La schizophrénie est une maladie mentale grave qui affecte la pensée, les sentiments et le comportement. Commençant généralement à la fin de l’adolescence ou au début de l’âge adulte et touchant environ 7 personnes sur 1 000, elle raccourcit la vie d’une personne de près de 15 ans, selon les statistiques.

Les symptômes comprennent entendre ou voir des choses qui n’existent pas, croire en des choses qui ne sont pas réelles, une pensée et un comportement désorganisés et un manque de motivation. Les symptômes peuvent être très bouleversants pour la personne qui les a et pour son entourage.

Pour de nombreuses personnes, la schizophrénie est bien gérée avec un traitement, mais les médicaments actuels ne fonctionnent pas pour tout le monde, les symptômes et les effets secondaires varient et des recherches supplémentaires sont nécessaires.

Les chercheurs prévoient d’étudier plus avant les implications cliniques de ces gènes nouvellement découverts sur des symptômes ou des comportements spécifiques de la schizophrénie et d’identifier des médicaments potentiels pour les cibler.

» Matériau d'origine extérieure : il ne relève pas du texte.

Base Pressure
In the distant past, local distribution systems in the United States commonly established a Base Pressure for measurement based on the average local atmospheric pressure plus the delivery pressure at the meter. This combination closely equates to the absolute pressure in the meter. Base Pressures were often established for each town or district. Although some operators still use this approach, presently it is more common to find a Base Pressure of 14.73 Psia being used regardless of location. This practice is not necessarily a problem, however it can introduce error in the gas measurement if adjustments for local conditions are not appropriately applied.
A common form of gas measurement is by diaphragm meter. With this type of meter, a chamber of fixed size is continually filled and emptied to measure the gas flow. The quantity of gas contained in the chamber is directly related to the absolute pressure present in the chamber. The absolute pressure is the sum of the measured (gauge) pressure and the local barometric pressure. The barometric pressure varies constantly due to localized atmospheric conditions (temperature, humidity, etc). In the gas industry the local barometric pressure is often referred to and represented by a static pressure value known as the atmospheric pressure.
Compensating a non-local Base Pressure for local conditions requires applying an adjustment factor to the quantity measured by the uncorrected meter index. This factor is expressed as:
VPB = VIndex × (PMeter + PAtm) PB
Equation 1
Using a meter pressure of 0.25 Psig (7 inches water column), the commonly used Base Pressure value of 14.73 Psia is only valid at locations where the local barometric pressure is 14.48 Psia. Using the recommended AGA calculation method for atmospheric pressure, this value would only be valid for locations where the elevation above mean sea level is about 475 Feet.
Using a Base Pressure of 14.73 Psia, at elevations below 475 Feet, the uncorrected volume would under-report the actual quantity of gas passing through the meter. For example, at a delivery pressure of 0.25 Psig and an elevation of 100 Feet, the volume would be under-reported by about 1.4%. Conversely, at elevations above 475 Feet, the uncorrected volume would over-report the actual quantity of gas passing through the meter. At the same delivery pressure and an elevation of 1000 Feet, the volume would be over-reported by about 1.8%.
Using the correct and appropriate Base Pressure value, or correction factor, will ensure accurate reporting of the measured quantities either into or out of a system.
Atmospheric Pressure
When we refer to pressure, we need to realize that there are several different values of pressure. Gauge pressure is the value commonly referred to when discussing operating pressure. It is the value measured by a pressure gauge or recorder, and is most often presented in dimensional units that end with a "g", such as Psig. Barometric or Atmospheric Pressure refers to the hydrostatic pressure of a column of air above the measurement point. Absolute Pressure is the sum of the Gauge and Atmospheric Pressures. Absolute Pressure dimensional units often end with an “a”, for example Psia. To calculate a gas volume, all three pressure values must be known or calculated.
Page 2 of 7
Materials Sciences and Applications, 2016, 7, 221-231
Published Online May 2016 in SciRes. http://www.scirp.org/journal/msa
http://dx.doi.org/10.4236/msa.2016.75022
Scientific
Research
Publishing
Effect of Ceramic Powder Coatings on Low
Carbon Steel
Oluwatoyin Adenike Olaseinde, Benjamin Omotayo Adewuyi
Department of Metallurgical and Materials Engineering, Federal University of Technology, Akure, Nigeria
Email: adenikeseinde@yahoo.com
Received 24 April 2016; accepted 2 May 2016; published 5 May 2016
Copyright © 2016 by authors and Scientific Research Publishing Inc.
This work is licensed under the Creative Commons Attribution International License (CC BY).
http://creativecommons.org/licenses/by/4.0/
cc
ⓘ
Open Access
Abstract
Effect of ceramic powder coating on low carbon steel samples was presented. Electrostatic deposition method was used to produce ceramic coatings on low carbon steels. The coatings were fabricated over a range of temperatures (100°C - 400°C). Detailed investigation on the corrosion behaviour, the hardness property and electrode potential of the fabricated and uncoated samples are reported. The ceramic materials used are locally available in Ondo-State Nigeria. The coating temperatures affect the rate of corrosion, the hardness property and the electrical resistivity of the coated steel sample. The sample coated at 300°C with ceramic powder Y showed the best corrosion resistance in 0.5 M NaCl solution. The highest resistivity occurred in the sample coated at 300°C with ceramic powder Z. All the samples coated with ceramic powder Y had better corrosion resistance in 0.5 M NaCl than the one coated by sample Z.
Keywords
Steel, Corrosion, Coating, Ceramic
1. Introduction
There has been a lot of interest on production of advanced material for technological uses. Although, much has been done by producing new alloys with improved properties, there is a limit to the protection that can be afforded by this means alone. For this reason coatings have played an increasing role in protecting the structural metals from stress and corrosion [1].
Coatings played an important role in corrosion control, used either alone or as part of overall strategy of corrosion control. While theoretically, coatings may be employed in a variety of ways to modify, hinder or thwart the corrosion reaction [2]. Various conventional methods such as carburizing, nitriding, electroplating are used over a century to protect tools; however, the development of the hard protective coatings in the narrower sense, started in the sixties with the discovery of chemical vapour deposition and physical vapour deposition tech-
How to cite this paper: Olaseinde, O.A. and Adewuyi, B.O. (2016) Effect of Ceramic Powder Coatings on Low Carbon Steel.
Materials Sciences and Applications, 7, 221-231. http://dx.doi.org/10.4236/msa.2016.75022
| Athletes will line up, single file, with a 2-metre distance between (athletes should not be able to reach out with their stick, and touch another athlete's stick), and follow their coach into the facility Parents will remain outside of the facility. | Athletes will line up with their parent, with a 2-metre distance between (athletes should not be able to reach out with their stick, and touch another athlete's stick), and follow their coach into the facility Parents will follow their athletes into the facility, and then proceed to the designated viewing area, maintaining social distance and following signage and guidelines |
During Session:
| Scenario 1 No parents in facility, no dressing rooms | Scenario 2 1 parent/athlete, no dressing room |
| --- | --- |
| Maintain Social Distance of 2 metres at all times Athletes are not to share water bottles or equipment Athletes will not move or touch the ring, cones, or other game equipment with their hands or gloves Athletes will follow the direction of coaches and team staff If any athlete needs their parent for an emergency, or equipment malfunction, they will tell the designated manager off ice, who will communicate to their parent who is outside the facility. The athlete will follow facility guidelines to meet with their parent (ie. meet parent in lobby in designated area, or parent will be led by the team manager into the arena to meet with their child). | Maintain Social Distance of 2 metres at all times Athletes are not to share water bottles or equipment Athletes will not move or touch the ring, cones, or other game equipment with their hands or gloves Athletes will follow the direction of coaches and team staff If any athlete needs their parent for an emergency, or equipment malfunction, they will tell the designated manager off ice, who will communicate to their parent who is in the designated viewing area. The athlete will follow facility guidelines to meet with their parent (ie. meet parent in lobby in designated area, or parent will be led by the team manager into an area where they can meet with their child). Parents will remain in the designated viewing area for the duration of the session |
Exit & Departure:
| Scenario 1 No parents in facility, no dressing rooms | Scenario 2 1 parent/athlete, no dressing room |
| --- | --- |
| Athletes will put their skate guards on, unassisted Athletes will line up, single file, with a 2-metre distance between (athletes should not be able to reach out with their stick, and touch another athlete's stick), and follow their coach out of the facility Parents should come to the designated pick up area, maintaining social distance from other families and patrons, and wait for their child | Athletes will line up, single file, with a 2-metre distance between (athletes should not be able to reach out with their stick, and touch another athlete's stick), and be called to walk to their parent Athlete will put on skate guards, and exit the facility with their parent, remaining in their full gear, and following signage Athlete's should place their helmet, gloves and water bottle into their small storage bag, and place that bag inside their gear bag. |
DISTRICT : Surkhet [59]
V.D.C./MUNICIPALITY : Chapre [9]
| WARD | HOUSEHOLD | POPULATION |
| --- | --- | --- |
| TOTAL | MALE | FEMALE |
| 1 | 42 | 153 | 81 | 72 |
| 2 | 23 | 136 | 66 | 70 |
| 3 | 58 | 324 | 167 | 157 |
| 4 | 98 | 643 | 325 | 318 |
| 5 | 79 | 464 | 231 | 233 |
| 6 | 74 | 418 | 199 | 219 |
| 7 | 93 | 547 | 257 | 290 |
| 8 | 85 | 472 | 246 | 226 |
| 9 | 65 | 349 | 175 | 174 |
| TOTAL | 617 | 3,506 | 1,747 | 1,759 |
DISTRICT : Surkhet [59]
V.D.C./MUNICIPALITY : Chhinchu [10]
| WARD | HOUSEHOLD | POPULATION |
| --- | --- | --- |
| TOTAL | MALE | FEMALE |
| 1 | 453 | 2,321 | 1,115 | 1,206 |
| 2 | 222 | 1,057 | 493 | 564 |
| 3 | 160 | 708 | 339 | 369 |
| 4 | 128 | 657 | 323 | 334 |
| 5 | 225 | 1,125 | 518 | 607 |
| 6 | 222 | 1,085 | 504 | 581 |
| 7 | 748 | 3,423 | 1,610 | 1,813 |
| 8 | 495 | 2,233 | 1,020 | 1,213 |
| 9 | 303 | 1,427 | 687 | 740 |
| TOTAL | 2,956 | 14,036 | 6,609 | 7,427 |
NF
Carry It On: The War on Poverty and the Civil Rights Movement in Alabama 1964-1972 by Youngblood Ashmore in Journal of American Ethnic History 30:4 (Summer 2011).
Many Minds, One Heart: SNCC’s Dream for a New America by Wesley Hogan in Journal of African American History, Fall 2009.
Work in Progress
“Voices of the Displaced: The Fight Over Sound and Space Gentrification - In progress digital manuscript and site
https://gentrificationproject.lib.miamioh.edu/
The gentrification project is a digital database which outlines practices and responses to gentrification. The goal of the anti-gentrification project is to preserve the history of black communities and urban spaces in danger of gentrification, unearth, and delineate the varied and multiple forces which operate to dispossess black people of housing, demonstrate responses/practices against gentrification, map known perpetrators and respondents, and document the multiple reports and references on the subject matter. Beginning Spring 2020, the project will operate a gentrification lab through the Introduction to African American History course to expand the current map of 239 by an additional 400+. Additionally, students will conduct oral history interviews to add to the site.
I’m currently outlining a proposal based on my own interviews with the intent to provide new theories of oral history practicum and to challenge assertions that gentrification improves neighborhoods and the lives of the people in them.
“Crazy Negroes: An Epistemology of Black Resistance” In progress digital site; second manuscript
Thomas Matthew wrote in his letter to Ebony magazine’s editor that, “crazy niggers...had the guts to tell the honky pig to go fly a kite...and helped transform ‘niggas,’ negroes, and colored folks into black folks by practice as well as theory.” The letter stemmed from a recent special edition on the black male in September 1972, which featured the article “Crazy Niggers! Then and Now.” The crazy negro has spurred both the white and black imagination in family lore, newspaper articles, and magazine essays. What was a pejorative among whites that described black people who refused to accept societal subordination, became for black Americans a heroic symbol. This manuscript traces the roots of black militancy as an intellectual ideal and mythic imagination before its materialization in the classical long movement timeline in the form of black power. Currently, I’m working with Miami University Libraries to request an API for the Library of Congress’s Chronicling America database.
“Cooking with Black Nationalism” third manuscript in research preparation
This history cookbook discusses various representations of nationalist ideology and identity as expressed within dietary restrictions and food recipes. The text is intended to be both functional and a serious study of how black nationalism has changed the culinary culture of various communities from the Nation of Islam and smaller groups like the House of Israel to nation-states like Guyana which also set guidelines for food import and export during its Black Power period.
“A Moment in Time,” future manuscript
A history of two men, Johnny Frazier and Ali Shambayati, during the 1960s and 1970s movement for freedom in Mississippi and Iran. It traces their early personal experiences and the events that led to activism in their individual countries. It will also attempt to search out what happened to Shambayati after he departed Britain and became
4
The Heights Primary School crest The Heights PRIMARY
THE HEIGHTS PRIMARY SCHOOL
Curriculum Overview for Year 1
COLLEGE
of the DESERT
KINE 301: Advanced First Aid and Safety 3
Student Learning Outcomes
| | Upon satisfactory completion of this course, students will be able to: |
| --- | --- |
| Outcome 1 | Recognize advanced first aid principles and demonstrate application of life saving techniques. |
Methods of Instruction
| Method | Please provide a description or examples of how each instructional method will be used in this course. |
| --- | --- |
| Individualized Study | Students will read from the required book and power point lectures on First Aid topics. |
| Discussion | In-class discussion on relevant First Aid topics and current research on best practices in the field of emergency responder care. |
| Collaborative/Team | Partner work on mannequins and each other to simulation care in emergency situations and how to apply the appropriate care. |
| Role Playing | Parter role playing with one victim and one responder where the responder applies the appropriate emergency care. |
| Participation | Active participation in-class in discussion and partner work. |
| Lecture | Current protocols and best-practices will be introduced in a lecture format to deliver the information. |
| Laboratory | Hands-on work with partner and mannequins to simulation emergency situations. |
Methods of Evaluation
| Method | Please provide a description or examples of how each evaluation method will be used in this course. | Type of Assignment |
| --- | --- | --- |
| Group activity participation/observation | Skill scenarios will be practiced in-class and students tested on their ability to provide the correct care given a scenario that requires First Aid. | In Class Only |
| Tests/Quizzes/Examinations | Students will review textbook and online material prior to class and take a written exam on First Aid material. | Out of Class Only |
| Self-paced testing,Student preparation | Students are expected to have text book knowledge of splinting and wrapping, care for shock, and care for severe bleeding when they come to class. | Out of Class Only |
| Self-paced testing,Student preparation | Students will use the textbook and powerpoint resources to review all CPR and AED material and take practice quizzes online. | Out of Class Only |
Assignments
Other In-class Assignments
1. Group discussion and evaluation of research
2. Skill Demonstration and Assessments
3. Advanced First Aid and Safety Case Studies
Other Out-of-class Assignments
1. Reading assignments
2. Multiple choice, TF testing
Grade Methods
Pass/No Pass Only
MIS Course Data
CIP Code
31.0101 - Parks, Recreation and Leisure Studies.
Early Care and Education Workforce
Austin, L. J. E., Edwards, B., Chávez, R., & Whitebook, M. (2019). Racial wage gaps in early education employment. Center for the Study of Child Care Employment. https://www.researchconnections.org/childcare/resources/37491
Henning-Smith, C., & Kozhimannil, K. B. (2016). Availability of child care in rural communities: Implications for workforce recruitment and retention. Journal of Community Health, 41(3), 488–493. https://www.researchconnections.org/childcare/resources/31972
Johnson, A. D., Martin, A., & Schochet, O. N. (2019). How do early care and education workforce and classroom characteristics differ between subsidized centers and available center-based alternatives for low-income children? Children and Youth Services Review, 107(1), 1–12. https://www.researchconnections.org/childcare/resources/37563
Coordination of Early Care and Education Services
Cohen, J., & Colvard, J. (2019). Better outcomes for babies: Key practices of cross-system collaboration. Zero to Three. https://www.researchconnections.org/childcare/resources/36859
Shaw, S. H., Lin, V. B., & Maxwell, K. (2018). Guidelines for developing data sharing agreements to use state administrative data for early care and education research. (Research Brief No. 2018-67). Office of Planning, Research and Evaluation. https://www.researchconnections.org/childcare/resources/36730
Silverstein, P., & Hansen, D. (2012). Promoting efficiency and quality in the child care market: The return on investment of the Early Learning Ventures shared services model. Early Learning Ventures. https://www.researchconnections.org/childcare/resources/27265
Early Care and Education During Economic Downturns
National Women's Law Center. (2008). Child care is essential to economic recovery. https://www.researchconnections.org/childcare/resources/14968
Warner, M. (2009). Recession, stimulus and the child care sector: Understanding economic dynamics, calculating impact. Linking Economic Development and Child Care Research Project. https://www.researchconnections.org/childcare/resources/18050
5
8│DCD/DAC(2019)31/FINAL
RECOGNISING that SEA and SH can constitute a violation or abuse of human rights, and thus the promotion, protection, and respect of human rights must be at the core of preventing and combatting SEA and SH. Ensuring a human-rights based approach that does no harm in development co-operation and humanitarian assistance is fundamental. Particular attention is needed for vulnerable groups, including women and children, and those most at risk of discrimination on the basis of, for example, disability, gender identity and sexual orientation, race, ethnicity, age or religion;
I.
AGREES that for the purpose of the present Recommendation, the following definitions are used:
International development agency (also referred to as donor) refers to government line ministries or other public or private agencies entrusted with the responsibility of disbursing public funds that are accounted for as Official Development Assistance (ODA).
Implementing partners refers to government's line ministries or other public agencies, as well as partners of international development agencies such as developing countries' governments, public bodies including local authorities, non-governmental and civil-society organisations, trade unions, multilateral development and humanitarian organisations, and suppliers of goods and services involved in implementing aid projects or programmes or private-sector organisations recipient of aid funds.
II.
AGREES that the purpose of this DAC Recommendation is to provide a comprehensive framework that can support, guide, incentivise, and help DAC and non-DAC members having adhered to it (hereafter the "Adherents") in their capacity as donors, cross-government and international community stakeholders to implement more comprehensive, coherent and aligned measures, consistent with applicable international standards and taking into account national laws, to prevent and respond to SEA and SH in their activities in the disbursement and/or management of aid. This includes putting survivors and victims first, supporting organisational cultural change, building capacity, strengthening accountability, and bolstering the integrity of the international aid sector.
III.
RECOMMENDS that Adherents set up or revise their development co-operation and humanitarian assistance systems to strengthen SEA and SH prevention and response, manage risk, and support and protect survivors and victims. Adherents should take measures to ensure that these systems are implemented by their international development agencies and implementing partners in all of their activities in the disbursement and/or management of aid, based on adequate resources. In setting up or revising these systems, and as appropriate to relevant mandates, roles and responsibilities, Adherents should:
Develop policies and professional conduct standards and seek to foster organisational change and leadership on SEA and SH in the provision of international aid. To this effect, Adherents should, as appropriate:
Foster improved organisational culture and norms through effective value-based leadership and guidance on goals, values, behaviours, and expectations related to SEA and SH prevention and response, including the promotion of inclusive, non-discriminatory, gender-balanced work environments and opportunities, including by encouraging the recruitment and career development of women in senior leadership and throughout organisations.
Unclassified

Liu et ses collègues concluent que la principale contribution de cette étude au domaine de la génétique démontre que le risque génétique est uniforme d’une ethnie à l’autre.

“La réalisation de la diversité dans la recherche génétique humaine doit être une priorité absolue pour empêcher les disparités en matière de santé de s’aggraver à mesure que les résultats de la recherche génétique commencent à être traduits en pratique clinique”, écrivent-ils.

Cela semble un pas prometteur dans la bonne direction.

La recherche évaluée par des pairs a été publiée dans la revue Nature Genetics.